Senate shouldn’t dodge its duty
The impeachment trial of Donald Trump can and must proceed — even after he is no longer president.
The temptation to avoid this event is bipartisan, although far more fervent on the Republican side. Republicans want to avoid being forced to take a politically perilous vote on Trump’s behavior. Some Democrats, particularly among the incoming administration, fear a Senate trial would distract energy and attention from the business of governing. No one can be blamed for the urge to consign Trump to the gilded dustbin of history.
We can’t afford the luxury of ignoring him. Not yet. Not until he has been held accountable for his assault on the Constitution and the rule of law.
It’s easy to see the dodge coming; the White House has been scheming with Republican senators about how to make the trial go away. Arkansas Sen. Tom Cotton, who had the decency to oppose the attempt to overturn the election results, has said he would oppose a trial, arguing that the Constitution’s framers “designed the impeachment process as a way to remove officeholders from public office — not an inquest against private citizens.” Watch for others, including South Carolina Sen. Lindsey Graham, to seek to head the trial off at the pass, arguing that their jurisdiction over Trump ends with his term, at noon on Jan. 20.

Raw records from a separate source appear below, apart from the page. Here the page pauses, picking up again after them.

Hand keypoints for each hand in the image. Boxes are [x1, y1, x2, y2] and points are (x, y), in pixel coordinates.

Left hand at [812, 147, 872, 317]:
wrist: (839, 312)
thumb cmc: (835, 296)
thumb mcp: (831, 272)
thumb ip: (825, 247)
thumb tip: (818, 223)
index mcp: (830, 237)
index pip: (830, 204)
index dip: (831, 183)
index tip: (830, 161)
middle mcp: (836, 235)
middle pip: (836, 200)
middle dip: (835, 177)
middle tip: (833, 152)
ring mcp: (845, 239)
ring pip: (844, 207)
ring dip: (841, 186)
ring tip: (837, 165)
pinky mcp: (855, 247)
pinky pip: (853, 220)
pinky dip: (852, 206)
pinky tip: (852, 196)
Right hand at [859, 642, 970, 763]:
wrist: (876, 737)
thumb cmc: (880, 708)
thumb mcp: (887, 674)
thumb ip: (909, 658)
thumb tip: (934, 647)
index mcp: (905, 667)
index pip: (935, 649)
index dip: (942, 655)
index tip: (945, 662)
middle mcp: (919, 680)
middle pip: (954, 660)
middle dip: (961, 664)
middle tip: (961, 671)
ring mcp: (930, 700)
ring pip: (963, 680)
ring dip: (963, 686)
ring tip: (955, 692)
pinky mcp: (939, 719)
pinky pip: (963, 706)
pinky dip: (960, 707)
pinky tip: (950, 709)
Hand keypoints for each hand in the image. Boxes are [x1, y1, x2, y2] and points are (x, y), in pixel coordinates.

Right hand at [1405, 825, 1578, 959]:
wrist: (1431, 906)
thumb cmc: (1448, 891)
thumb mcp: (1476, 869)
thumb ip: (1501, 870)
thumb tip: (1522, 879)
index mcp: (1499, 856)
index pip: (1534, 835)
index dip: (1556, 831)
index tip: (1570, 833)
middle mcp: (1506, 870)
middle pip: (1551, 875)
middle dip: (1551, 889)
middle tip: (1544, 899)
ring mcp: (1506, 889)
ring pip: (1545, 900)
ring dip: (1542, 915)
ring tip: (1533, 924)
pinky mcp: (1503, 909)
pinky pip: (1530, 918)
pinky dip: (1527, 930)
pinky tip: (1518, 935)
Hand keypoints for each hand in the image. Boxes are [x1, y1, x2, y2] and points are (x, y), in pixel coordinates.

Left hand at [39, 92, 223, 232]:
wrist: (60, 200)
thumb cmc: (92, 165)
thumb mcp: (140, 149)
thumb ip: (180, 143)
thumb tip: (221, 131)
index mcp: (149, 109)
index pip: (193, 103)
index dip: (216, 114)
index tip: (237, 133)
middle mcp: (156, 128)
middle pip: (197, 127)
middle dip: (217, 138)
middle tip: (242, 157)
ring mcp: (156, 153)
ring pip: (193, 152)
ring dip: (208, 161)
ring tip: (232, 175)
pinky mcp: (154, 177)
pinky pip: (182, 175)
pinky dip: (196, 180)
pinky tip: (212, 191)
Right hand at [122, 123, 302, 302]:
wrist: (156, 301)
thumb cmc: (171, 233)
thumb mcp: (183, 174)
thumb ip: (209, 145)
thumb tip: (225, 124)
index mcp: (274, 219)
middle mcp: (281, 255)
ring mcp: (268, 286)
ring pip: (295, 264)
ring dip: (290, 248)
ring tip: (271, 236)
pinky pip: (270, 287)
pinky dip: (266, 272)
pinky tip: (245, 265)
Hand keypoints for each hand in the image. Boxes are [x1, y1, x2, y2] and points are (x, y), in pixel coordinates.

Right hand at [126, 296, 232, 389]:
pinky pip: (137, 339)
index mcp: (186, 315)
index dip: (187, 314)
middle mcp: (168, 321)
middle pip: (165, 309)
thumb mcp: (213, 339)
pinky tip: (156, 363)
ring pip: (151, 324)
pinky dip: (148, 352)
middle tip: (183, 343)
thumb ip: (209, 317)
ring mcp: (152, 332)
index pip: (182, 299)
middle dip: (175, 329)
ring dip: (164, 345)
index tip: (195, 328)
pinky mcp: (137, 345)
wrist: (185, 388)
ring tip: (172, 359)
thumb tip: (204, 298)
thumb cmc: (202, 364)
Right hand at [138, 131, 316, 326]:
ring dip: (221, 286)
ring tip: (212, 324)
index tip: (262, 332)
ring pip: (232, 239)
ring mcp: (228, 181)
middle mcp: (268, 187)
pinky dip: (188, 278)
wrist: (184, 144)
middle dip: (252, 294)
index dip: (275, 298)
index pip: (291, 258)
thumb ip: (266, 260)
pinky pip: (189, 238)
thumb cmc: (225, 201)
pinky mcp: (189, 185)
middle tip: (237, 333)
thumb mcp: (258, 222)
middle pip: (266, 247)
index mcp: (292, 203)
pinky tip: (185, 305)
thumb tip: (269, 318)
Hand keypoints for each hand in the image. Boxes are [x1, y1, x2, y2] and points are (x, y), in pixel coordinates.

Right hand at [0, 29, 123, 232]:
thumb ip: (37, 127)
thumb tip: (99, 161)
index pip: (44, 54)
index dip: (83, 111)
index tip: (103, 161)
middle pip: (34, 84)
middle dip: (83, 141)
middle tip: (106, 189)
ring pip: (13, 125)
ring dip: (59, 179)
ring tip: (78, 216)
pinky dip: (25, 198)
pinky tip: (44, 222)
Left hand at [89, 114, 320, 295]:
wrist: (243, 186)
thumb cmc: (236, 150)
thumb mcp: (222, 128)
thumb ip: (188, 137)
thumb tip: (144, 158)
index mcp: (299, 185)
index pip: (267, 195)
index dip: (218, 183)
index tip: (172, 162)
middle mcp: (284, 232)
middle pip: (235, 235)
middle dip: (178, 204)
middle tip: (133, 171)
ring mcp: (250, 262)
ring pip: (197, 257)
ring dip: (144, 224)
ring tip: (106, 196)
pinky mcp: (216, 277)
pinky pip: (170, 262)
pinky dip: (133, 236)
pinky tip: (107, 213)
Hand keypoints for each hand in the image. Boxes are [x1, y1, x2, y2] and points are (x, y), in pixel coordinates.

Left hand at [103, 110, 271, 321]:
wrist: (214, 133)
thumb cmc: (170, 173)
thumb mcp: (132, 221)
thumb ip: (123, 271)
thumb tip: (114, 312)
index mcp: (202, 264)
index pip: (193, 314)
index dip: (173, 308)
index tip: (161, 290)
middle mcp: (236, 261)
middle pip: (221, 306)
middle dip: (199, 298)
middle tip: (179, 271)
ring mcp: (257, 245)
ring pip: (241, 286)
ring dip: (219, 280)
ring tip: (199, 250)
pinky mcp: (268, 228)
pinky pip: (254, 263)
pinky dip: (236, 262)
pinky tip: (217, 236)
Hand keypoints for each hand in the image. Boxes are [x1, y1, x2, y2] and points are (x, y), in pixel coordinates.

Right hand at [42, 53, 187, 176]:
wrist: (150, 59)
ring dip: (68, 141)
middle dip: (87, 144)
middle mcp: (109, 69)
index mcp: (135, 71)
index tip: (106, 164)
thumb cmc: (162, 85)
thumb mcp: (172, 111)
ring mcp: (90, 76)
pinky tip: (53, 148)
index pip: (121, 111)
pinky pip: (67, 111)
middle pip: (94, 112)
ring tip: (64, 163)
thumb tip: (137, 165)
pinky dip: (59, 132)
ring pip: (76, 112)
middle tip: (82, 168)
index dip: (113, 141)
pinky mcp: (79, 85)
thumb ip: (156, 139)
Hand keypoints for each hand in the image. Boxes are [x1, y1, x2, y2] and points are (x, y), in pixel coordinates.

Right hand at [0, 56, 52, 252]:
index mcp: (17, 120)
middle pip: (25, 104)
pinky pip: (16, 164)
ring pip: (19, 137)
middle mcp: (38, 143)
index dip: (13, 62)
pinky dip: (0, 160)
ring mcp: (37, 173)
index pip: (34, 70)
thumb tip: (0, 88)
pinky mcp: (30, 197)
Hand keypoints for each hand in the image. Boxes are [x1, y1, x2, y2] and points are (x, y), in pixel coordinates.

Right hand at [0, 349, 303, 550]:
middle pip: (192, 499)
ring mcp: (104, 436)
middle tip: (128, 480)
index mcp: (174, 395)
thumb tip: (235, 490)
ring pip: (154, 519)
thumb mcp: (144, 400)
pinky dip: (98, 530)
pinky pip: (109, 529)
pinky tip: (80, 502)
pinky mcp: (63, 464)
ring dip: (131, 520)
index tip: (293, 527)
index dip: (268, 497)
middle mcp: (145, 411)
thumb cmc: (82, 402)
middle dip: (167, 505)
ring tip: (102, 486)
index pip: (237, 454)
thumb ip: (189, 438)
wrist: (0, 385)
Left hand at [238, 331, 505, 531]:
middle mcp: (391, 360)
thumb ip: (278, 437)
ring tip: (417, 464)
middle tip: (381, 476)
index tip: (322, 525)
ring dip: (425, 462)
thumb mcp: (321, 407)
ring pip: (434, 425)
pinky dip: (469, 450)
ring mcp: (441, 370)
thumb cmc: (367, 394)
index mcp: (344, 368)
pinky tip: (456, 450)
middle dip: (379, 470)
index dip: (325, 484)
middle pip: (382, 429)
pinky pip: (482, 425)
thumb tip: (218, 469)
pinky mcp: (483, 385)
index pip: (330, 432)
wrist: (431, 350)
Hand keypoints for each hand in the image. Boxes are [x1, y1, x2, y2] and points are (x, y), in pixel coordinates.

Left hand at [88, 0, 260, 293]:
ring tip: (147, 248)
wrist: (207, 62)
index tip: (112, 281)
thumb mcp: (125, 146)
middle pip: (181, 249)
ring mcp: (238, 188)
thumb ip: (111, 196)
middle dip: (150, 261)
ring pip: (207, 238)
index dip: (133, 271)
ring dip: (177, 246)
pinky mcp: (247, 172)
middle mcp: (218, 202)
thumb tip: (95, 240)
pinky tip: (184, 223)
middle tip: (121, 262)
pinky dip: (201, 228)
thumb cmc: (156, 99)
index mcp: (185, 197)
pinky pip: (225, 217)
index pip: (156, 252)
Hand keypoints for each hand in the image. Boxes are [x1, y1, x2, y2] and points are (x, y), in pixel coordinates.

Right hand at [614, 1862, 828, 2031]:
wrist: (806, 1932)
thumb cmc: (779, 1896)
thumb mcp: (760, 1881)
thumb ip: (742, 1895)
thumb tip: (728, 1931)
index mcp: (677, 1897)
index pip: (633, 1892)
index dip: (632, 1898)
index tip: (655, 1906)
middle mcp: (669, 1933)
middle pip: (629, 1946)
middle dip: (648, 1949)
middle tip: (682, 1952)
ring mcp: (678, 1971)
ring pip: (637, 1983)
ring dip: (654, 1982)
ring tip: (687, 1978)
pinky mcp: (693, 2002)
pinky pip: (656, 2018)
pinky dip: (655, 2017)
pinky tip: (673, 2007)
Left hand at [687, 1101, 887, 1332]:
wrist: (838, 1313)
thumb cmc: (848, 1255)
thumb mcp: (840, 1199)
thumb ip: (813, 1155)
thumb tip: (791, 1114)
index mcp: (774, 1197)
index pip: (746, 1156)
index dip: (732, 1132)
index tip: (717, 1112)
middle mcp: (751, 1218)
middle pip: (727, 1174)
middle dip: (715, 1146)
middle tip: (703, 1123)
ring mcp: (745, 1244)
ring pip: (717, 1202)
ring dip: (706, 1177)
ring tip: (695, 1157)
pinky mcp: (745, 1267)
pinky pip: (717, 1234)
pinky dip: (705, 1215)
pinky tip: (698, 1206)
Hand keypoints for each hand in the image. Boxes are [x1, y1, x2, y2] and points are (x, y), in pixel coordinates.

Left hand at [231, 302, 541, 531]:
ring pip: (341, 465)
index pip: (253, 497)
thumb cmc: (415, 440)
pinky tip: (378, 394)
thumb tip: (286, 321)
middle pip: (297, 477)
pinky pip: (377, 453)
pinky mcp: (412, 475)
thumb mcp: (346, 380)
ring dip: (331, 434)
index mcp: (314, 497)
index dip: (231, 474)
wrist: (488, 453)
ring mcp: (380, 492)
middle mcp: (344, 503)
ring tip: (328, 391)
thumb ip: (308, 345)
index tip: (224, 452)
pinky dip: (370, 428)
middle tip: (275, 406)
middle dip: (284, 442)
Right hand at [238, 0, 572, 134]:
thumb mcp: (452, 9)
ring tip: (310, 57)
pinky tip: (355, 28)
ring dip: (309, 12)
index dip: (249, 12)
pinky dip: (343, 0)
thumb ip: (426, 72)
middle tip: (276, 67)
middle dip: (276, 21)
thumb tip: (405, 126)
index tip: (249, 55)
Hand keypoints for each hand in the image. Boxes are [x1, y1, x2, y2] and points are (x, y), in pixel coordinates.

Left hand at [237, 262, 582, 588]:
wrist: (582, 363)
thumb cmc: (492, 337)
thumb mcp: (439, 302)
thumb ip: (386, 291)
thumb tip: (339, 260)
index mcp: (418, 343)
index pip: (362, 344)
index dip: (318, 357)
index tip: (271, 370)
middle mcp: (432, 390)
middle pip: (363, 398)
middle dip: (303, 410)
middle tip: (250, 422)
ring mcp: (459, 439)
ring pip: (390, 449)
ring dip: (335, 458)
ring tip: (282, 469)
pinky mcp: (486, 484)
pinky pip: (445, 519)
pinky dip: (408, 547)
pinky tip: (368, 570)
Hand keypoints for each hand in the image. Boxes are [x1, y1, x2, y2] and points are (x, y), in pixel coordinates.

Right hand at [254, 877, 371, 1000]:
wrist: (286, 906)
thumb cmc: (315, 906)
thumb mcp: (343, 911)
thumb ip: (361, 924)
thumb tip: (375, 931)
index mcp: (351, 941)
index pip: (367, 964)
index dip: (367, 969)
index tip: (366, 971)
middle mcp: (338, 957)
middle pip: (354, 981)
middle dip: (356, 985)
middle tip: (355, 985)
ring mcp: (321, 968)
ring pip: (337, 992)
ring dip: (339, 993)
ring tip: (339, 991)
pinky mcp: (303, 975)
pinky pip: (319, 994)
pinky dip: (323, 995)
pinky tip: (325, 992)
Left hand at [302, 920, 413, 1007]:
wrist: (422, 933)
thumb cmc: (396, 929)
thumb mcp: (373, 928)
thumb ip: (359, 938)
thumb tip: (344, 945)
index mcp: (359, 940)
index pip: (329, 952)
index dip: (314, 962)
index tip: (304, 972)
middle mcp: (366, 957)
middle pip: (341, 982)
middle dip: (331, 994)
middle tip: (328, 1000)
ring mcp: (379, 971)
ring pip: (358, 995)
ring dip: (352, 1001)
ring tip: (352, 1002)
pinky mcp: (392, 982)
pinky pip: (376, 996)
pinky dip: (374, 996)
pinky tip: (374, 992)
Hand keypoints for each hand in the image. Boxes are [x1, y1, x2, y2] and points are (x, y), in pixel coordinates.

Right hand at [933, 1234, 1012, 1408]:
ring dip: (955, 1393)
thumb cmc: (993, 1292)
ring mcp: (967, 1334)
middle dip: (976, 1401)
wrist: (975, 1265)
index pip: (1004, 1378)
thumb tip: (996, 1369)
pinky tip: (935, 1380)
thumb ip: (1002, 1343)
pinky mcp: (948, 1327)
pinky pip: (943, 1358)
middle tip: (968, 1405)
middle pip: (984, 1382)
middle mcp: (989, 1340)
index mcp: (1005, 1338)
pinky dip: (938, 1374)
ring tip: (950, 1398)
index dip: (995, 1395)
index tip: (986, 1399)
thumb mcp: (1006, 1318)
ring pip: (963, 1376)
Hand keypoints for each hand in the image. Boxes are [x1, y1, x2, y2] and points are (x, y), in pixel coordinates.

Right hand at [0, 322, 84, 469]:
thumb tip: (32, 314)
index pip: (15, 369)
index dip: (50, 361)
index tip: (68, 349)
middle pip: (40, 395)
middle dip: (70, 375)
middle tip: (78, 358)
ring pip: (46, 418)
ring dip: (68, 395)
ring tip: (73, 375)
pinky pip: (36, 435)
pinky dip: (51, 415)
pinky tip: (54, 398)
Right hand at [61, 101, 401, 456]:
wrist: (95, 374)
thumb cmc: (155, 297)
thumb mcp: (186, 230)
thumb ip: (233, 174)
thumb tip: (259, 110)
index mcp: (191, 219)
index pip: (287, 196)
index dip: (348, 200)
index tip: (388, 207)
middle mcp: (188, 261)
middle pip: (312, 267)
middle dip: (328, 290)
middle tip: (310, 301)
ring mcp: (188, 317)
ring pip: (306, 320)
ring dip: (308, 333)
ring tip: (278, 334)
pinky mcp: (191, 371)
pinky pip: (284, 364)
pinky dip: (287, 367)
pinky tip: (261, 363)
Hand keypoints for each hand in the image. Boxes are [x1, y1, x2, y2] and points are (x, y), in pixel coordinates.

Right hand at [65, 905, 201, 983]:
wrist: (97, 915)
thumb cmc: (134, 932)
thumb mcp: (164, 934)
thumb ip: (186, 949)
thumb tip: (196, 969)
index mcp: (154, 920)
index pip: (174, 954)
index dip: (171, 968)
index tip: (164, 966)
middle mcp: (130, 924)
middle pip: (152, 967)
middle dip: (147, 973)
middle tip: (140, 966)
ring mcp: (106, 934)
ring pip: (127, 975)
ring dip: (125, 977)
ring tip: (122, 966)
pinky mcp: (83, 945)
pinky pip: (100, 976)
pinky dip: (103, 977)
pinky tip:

Senators will parse constitutional clauses and cite impeachments of centuries past to make their case for or against a trial. Specifically, they will have to consider whether the Constitution’s statement that “judgment in Cases of Impeachment shall not extend further than to removal from Office, and disqualification to hold and enjoy any Office of honor, Trust or Profit under the United States” means that the impeached official must be in office at the time.
In truth, although I think the stronger arguments from language and history are on the side of the power to hold a trial, no one knows for sure. It is hard to imagine the framers spent a second contemplating this strange situation. Which means the Senate can try Trump if it so chooses; it can assert its own good-faith understanding of the Constitution and see if the Supreme Court interferes.
And the Senate should proceed against Trump, even as a former president. He would no longer be subject to removal, but conviction would allow him to be barred from future office. The availability of that sanction might be the best technical argument for the authority to try Trump, but there are stronger policy grounds for proceeding.
Trial by the Senate offers the best way to hold Trump fully accountable for his actions inciting the insurrection. Trump managed to dodge legal responsibility throughout his term because of the multiplicity of offramps available to an sitting president, chief among them his assumed immunity from criminal prosecution.
Now, he might seek to grant himself a pre-emptive pardon.
Even if he doesn’t, using the criminal law to go after Trump for the sacking of the Capitol is likely to prove difficult, if not impossible. A Senate trial on whether Trump committed a high crime or misdemeanor would not pose the same evidentiary hurdles. Trump doesn’t have to be found to have committed a crime, with all the attendant elements of intent and knowledge — just a grave offense against the Constitution.
Trial by the Senate offers the best way to hold senators themselves accountable, too. Mitch McConnell, R-Ky., Senate majority leader for a few days more, has been skillful in shielding his members from having to take uncomfortable votes — from having to choose between following their consciences and protecting their president (and, with him, their own political backsides).
No more. Let them be forced to record whether they believe Trump’s relentless campaign to arouse his masses to contest the clear outcome of his election, his baseless assertion that his vice president should intervene at the 11th hour to overturn the certified results and his whipping up of the mob that stormed the Capitol were consistent with his constitutional duty.
The arguments against going forward with a trial are familiar. I have indulged in some version of them myself, in less extraordinary circumstances. It’s time to turn the page; better to look forward than back. The last thing the country needs at this point is more focus on Trump, another politically divisive spectacle in the form of a Senate trial. A trial, especially with the hurdle of two-thirds required for conviction, will end up hurting Joe Biden more than Trump; the infant administration needs the Senate to concentrate on confirming its nominees and moving its legislative agenda, not relitigating the horrors of the previous incumbent.
These are not frivolous, but they are not, on balance, persuasive. What Trump did is too serious to simply move on. A few weeks delaying in approving Cabinet secretaries, a few weeks more with Trump in the headlines, is a small price to pay for ensuring that Trump faces the ultimate judgment, indelibly etched in history. If Senate Republicans refuse to convict him, that stain, too, will be impossible to expunge.